= What is needed =
Images are to be excluded, and the rest of the data repeated exactly.

= Supplied information =
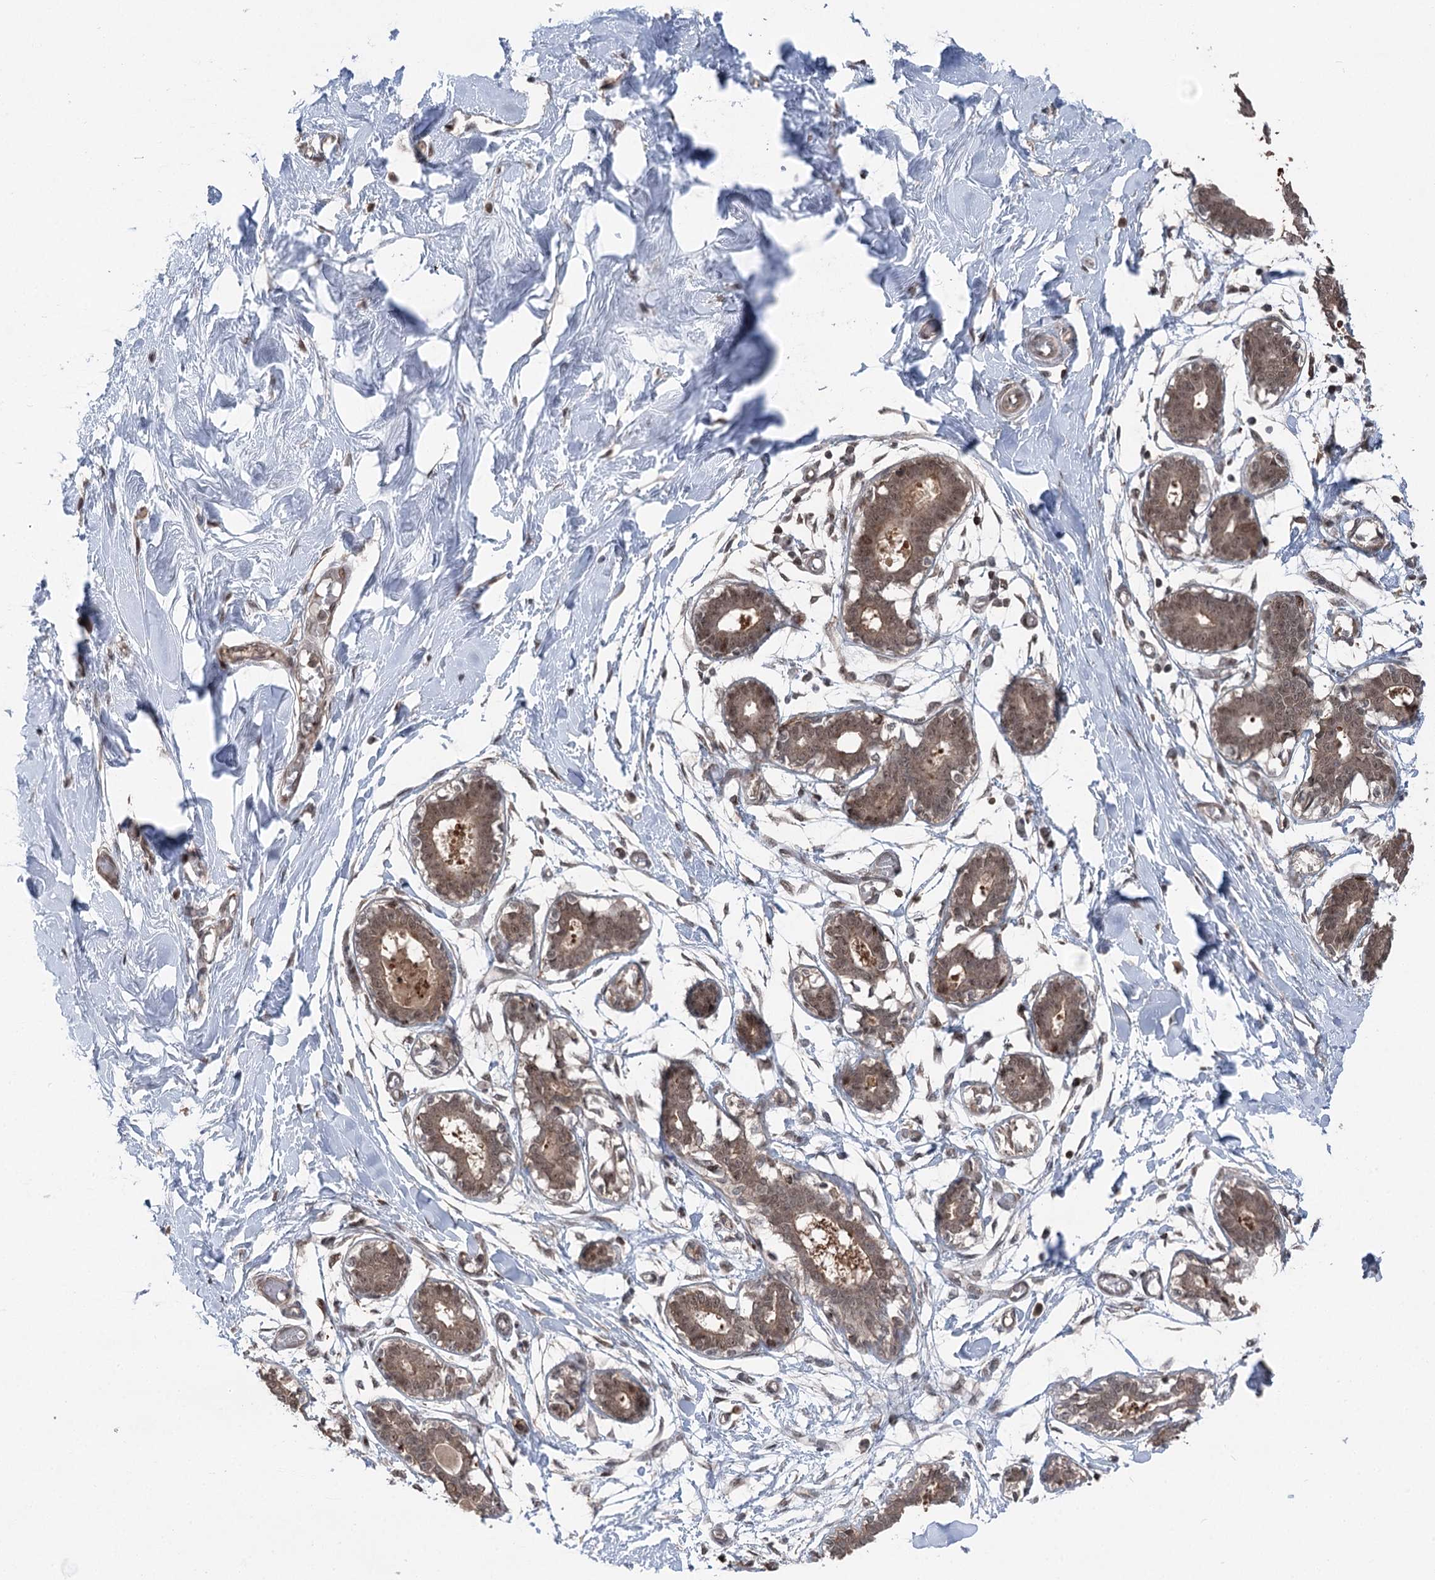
{"staining": {"intensity": "weak", "quantity": "25%-75%", "location": "cytoplasmic/membranous"}, "tissue": "breast", "cell_type": "Adipocytes", "image_type": "normal", "snomed": [{"axis": "morphology", "description": "Normal tissue, NOS"}, {"axis": "topography", "description": "Breast"}], "caption": "Protein staining by IHC shows weak cytoplasmic/membranous expression in about 25%-75% of adipocytes in normal breast.", "gene": "CCSER2", "patient": {"sex": "female", "age": 27}}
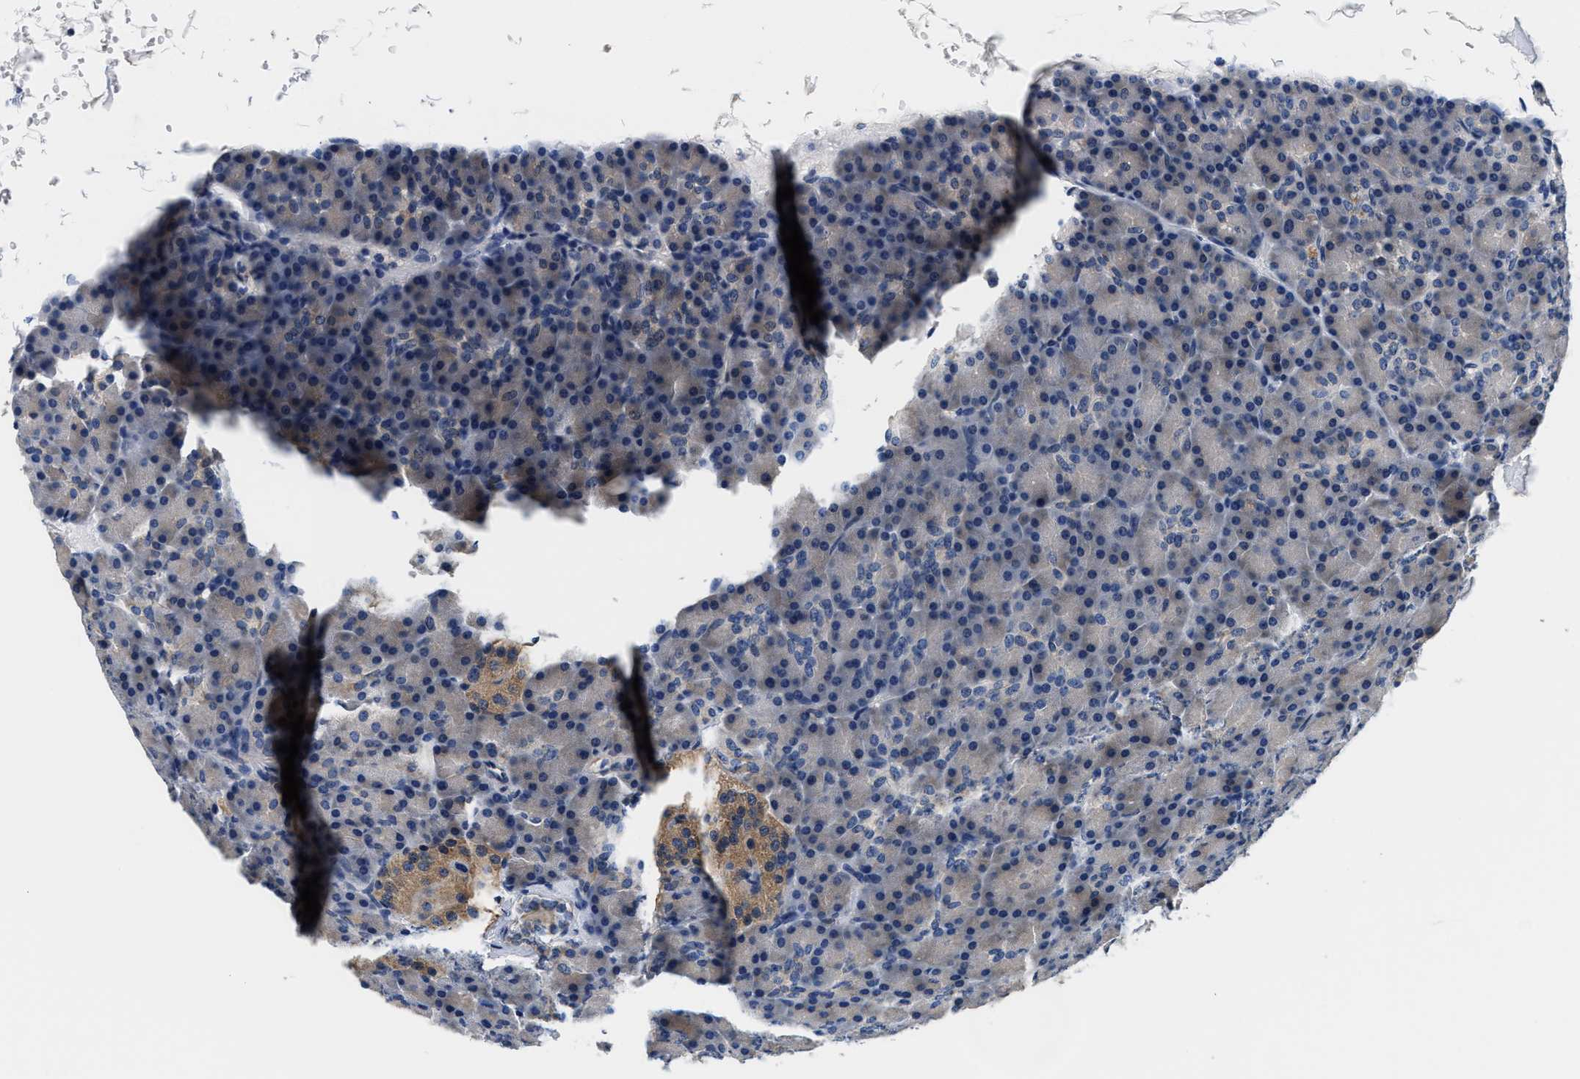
{"staining": {"intensity": "negative", "quantity": "none", "location": "none"}, "tissue": "pancreas", "cell_type": "Exocrine glandular cells", "image_type": "normal", "snomed": [{"axis": "morphology", "description": "Normal tissue, NOS"}, {"axis": "topography", "description": "Pancreas"}], "caption": "Immunohistochemistry (IHC) micrograph of unremarkable pancreas stained for a protein (brown), which displays no expression in exocrine glandular cells.", "gene": "ANKIB1", "patient": {"sex": "female", "age": 43}}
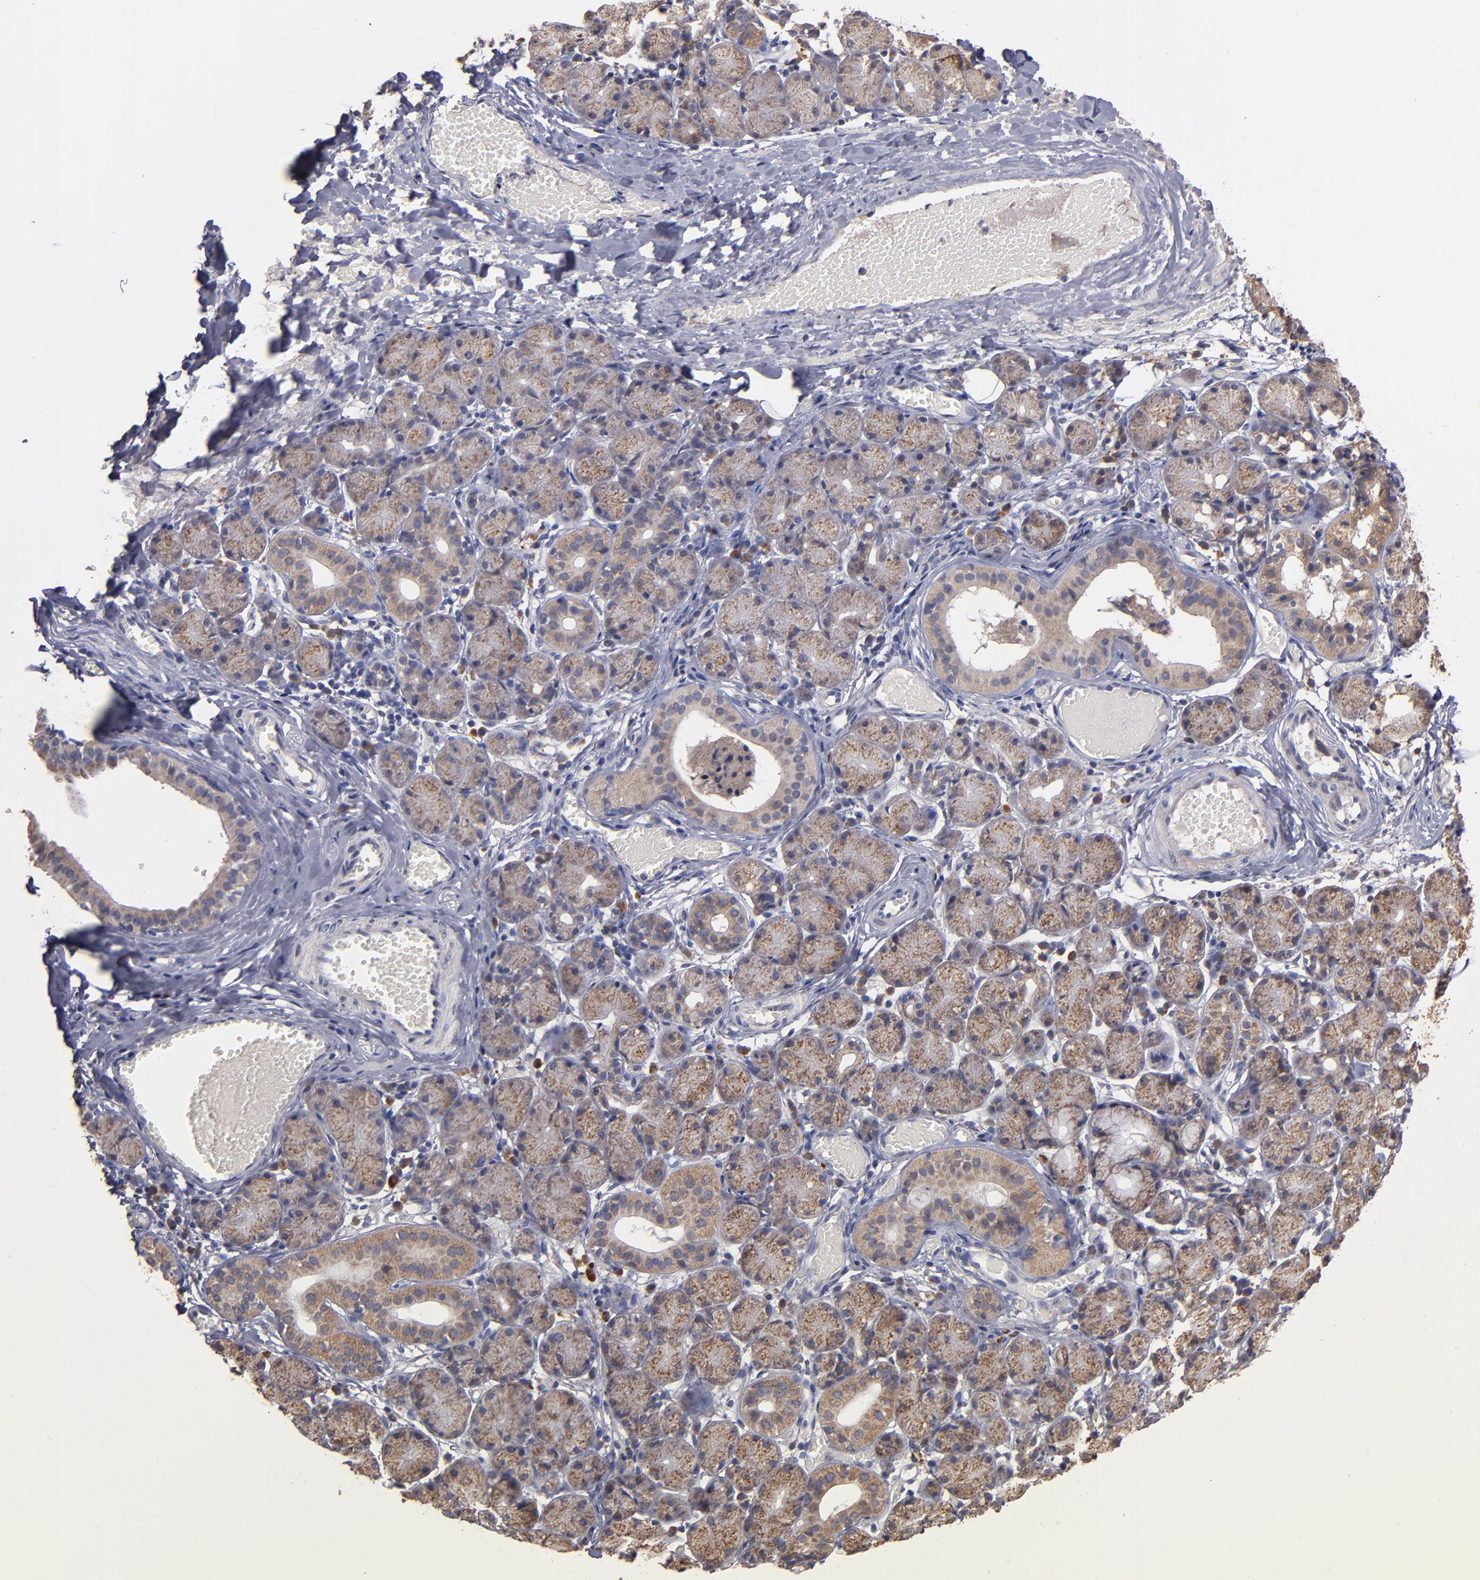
{"staining": {"intensity": "moderate", "quantity": ">75%", "location": "cytoplasmic/membranous"}, "tissue": "salivary gland", "cell_type": "Glandular cells", "image_type": "normal", "snomed": [{"axis": "morphology", "description": "Normal tissue, NOS"}, {"axis": "topography", "description": "Salivary gland"}], "caption": "IHC of benign salivary gland demonstrates medium levels of moderate cytoplasmic/membranous expression in about >75% of glandular cells. The protein is stained brown, and the nuclei are stained in blue (DAB (3,3'-diaminobenzidine) IHC with brightfield microscopy, high magnification).", "gene": "DIABLO", "patient": {"sex": "female", "age": 24}}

= Worked solution =
{"staining": {"intensity": "weak", "quantity": "25%-75%", "location": "cytoplasmic/membranous"}, "tissue": "breast", "cell_type": "Adipocytes", "image_type": "normal", "snomed": [{"axis": "morphology", "description": "Normal tissue, NOS"}, {"axis": "topography", "description": "Breast"}], "caption": "Protein staining by IHC shows weak cytoplasmic/membranous expression in about 25%-75% of adipocytes in normal breast.", "gene": "CCSER2", "patient": {"sex": "female", "age": 27}}
{"staining": {"intensity": "negative", "quantity": "none", "location": "none"}, "tissue": "pancreas", "cell_type": "Exocrine glandular cells", "image_type": "normal", "snomed": [{"axis": "morphology", "description": "Normal tissue, NOS"}, {"axis": "topography", "description": "Pancreas"}], "caption": "Immunohistochemistry (IHC) micrograph of unremarkable pancreas stained for a protein (brown), which displays no expression in exocrine glandular cells.", "gene": "ANKIB1", "patient": {"sex": "female", "age": 43}}
{"staining": {"intensity": "moderate", "quantity": ">75%", "location": "cytoplasmic/membranous"}, "tissue": "salivary gland", "cell_type": "Glandular cells", "image_type": "normal", "snomed": [{"axis": "morphology", "description": "Normal tissue, NOS"}, {"axis": "topography", "description": "Salivary gland"}], "caption": "IHC of benign salivary gland demonstrates medium levels of moderate cytoplasmic/membranous expression in about >75% of glandular cells. The protein is stained brown, and the nuclei are stained in blue (DAB (3,3'-diaminobenzidine) IHC with brightfield microscopy, high magnification).", "gene": "DIABLO", "patient": {"sex": "female", "age": 24}}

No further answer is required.